→ **TEXTO FORNECIDO**
※ ※ ※

ATÉ SEMPRE, ALDIR!


Tomo a liberdade de dispensar as aspas, saberão reconhecer os versos das canções. Meu coração tropical está coberto de neve. Também eu bebo um pouquinho para ter argumento. Mesmo sentindo frio em minha alma, apesar do açoite contínuo da noite, bêbado, mas sem traje de luto e sem chapéu coco: arrebentar as correntes que envolvem o amanhã!

Morreu o compositor genial: Aldir Blanc. Boêmio. Vascaíno. Psiquiatra. Apaixonado pelo samba e pelo jazz. Homem grande em todos os sentidos: turrão, pavio curto, humano. Quase não saía de casa, mesmo assim foi vitimado pela Covid-19. Tinha a barba e a voz grossas. Não gostava de sol, ia à praia para beber cerveja. Subia o morro, seguia os blocos carnavalescos e frequentava centros espíritas pela batucada. Ainda garoto, construiu uma bateria de lata. Estudou medicina, tornou-se psiquiatra. Disse que a psiquiatria não ajudou o letrista, foi o contrário.      

Certamente está entre os maiores compositores da MPB: com Noel Rosa, Chico Buarque, Caetano Veloso, Adoniran Barbosa, Geraldo Filme. Como, no Brasil, as fronteiras entre a canção, a poesia e a literatura são tênues: a morte coloca Aldir no devido time, com Carlos Drummond de Andrade, Manuel Bandeira, Vinicius de Moraes e até Machado de Assis. Sim, o letrista da Zona Norte tem um quê do bruxo do Cosme Velho: o realismo, os detalhes, o band-aid no calcanhar, o dodói de Tolstói, a faca do crime, o ciúme que mata, o humor que redime, o banho de ervas, o nome da outra no pano vermelho, o cigarro molhado de chuva, a goiabada cascão no sonho do boia-fria, a toalha molhada no chão, os fios de barba na pia, os falsos votos de feliz casamento, a curiosidade pelos rancores siameses e pela cruel indiferença.

※ ※ ※

Entradas de dados salvas
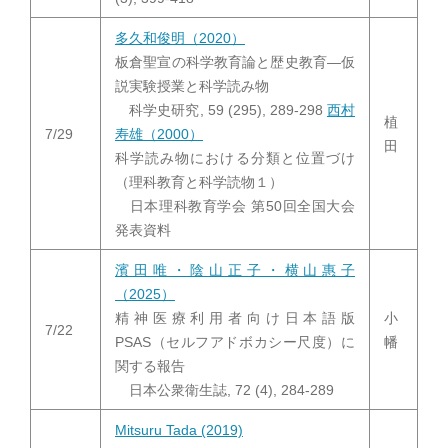
多久和俊明（2020）
板倉聖宣の科学教育論と歴史教育―仮
説実験授業と科学読み物
科学史研究, 59 (295), 289-298
西村
植
7/29
寿雄（2000）
田
科学読み物における分類と位置づけ
（理科教育と科学読物１）
日本理科教育学会 第50回全国大会
発表資料
濱田唯・陰山正子・横山惠子
（2025）
精神医療利用者向け日本語版
小
7/22
PSAS（セルフアドボカシー尺度）に
幡
関する報告
日本公衆衛生誌, 72 (4), 284-289
Mitsuru Tada (2019)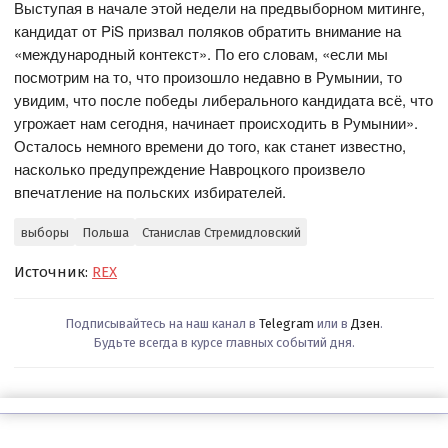
Выступая в начале этой недели на предвыборном митинге,
кандидат от PiS призвал поляков обратить внимание на
«международный контекст». По его словам, «если мы
посмотрим на то, что произошло недавно в Румынии, то
увидим, что после победы либерального кандидата всё, что
угрожает нам сегодня, начинает происходить в Румынии».
Осталось немного времени до того, как станет известно,
насколько предупреждение Навроцкого произвело
впечатление на польских избирателей.
выборы
Польша
Станислав Стремидловский
Источник:
REX
Подписывайтесь на наш канал в
Telegram
или в
Дзен
.
Будьте всегда в курсе главных событий дня.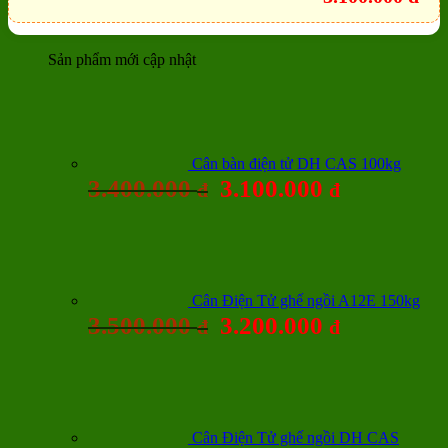
Sản phẩm mới cập nhật
Cân bàn điện tử DH CAS 100kg
3.400.000
3.100.000
đ
đ
Cân Điện Tử ghế ngồi A12E 150kg
3.500.000
3.200.000
đ
đ
Cân Điện Tử ghế ngồi DH CAS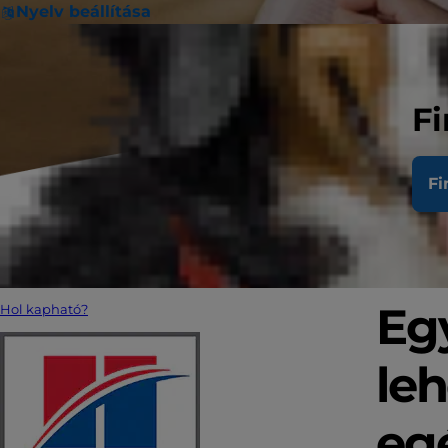
Nyelv beállítása
Fi
Fi
Egy
Hol kapható?
leh
egé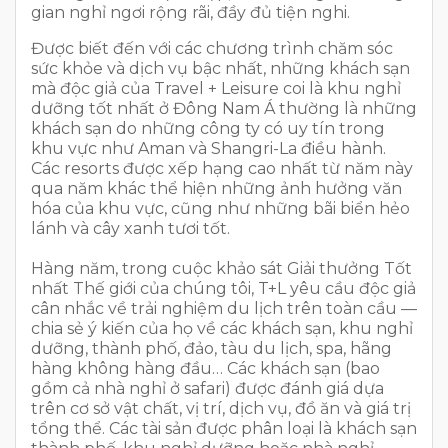
gian nghỉ ngơi rộng rãi, đầy đủ tiện nghi.
Được biết đến với các chương trình chăm sóc
sức khỏe và dịch vụ bậc nhất, những khách sạn
mà độc giả của Travel + Leisure coi là khu nghỉ
dưỡng tốt nhất ở Đông Nam Á thường là những
khách sạn do những công ty có uy tín trong
khu vực như Aman và Shangri-La điều hành.
Các resorts được xếp hạng cao nhất từ năm này
qua năm khác thể hiện những ảnh hưởng văn
hóa của khu vực, cũng như những bãi biển hẻo
lánh và cây xanh tươi tốt.
Hàng năm, trong cuộc khảo sát Giải thưởng Tốt
nhất Thế giới của chúng tôi, T+L yêu cầu độc giả
cân nhắc về trải nghiệm du lịch trên toàn cầu —
chia sẻ ý kiến của họ về các khách sạn, khu nghỉ
dưỡng, thành phố, đảo, tàu du lịch, spa, hãng
hàng không hàng đầu… Các khách sạn (bao
gồm cả nhà nghỉ ở safari) được đánh giá dựa
trên cơ sở vật chất, vị trí, dịch vụ, đồ ăn và giá trị
tổng thể. Các tài sản được phân loại là khách sạn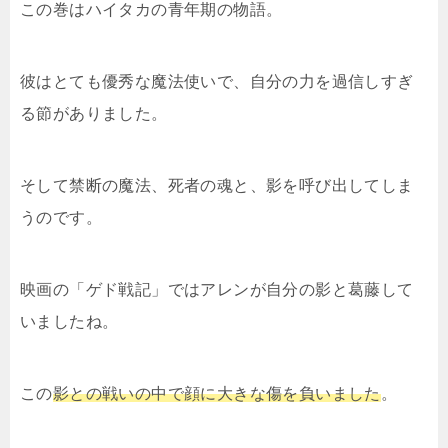
この巻はハイタカの青年期の物語。
彼はとても優秀な魔法使いで、自分の力を過信しすぎ
る節がありました。
そして禁断の魔法、死者の魂と、影を呼び出してしま
うのです。
映画の「ゲド戦記」ではアレンが自分の影と葛藤して
いましたね。
この
影との戦いの中で顔に大きな傷を負いました
。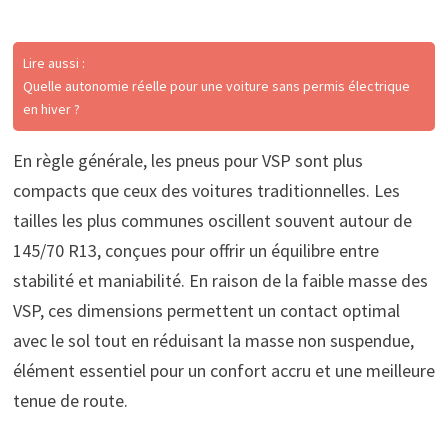
Lire aussi :
Quelle autonomie réelle pour une voiture sans permis électrique
en hiver ?
En règle générale, les pneus pour VSP sont plus
compacts que ceux des voitures traditionnelles. Les
tailles les plus communes oscillent souvent autour de
145/70 R13, conçues pour offrir un équilibre entre
stabilité et maniabilité. En raison de la faible masse des
VSP, ces dimensions permettent un contact optimal
avec le sol tout en réduisant la masse non suspendue,
élément essentiel pour un confort accru et une meilleure
tenue de route.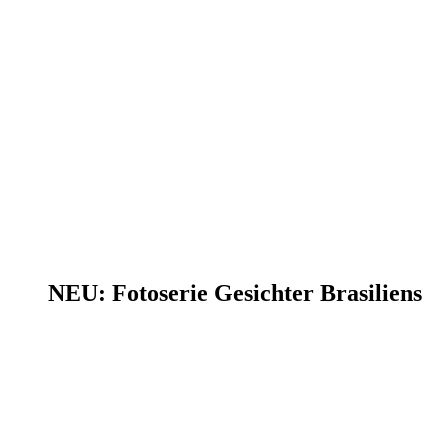
NEU: Fotoserie Gesichter Brasiliens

※ ※ ※

→ **INSTRUÇÕES DAS TAREFAS**
a: Responda com base no texto sobre Aldir Blanc:
(i) Depois de estudar medicina, ele se tornou o quê?
(ii) Para que ele ia à praia?
(iii) Ao lado de quais compositores o texto o coloca entre os maiores da MPB?
b: Prossiga com o texto de homenagem a Aldir Blanc a partir de onde ele termina.

→ **RESPOSTAS POR TAREFA**
a:
(i) Psiquiatra.
(ii) Para beber cerveja.
(iii) Noel Rosa, Chico Buarque, Caetano Veloso, Adoniran Barbosa e Geraldo Filme.

b:
Não há, na MPB, verso mais machadiano do que: eu aprendi que a alegria de quem está apaixonado é como a falsa euforia de um gol anulado. Três anos vivendo juntos. Ele é Vasco doente, ela grita Mengo no segundo gol do Zico. Não há, na MPB, crônica mais machadiana do que A Nível de: Wanderley e Odilon, nomes que Aldir Blanc sacou na onomatopéia de João Bosco, são muito unidos, vão juntos ao Maracanã; Yolanda e Adelina, as esposas, são amigas e se fazem companhia; até que se estrutura um troca-troca; mulher com mulher, homem com homem; só que o casamento continua a mesma bosta.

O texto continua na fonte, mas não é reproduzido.